What is needed: Could you set down the listing below exactly, leaving out its pictures?

Collected data:
--------

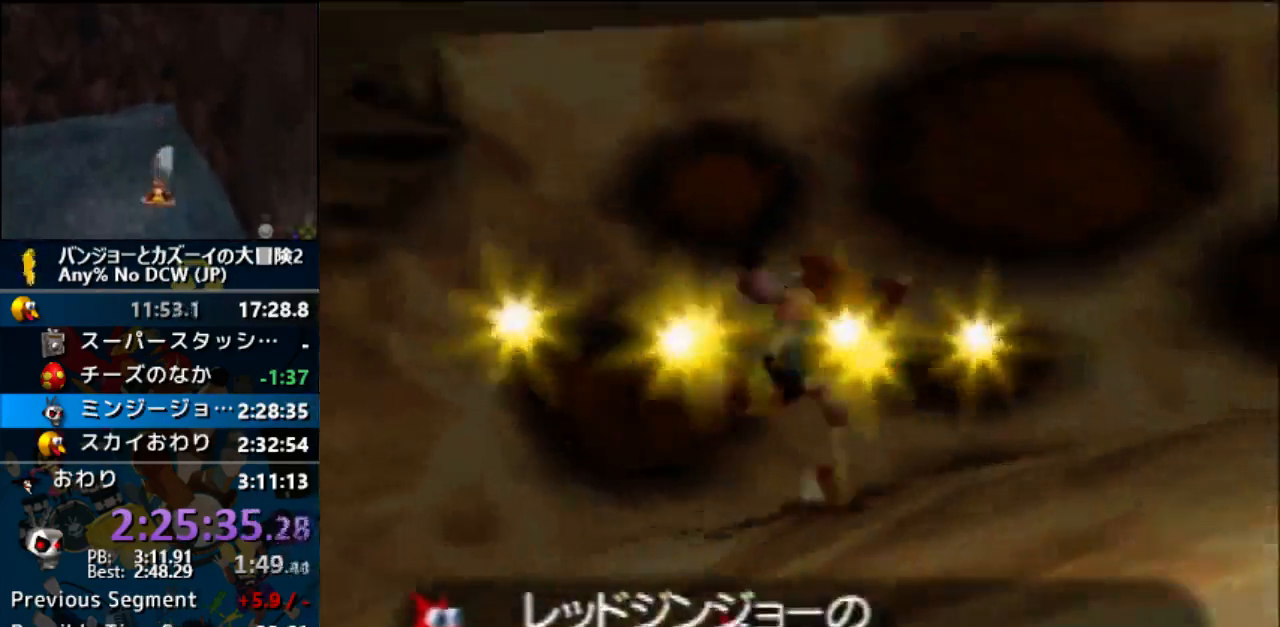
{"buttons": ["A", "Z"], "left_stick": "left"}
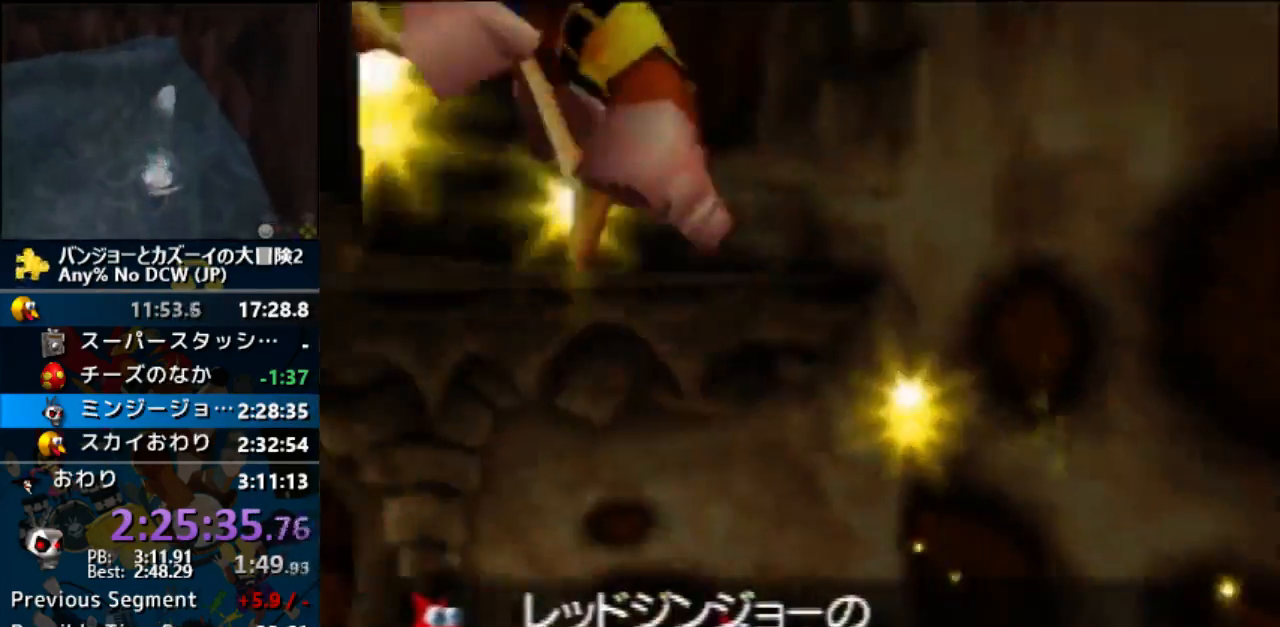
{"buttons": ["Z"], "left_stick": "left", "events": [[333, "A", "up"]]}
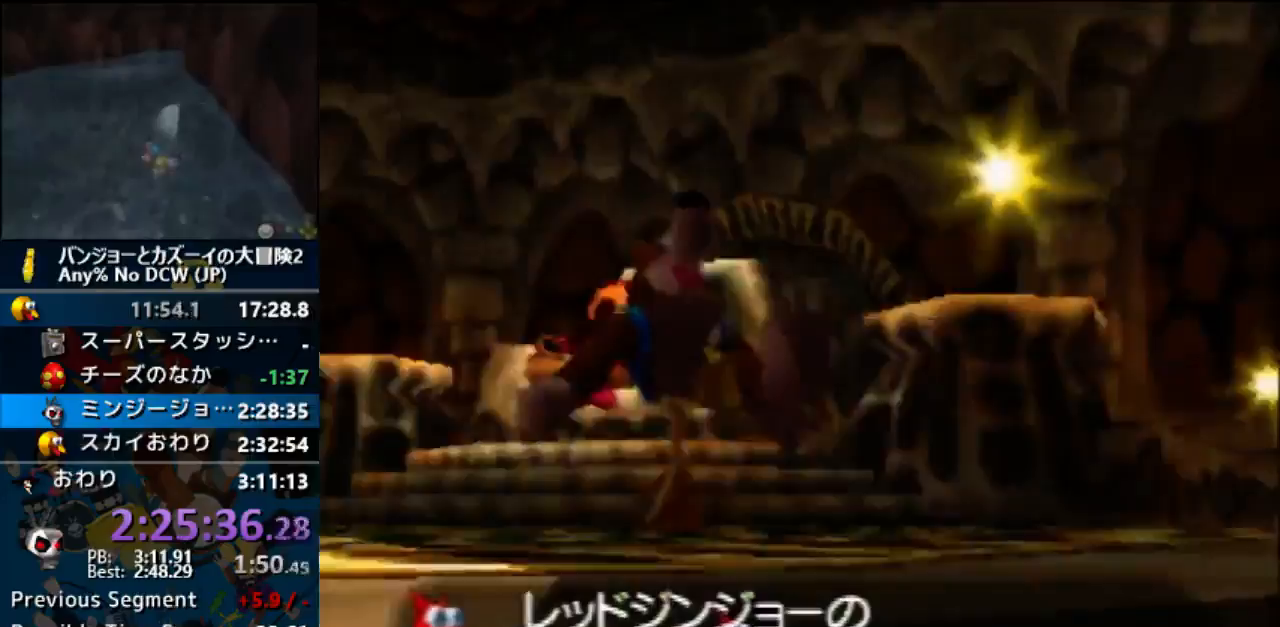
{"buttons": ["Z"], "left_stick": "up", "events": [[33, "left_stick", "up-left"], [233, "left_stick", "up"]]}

--------

Written solution:
{"buttons": ["A", "Z"], "left_stick": "left"}
{"buttons": ["Z"], "left_stick": "left", "events": [[333, "A", "up"]]}
{"buttons": ["Z"], "left_stick": "up", "events": [[33, "left_stick", "up-left"], [233, "left_stick", "up"]]}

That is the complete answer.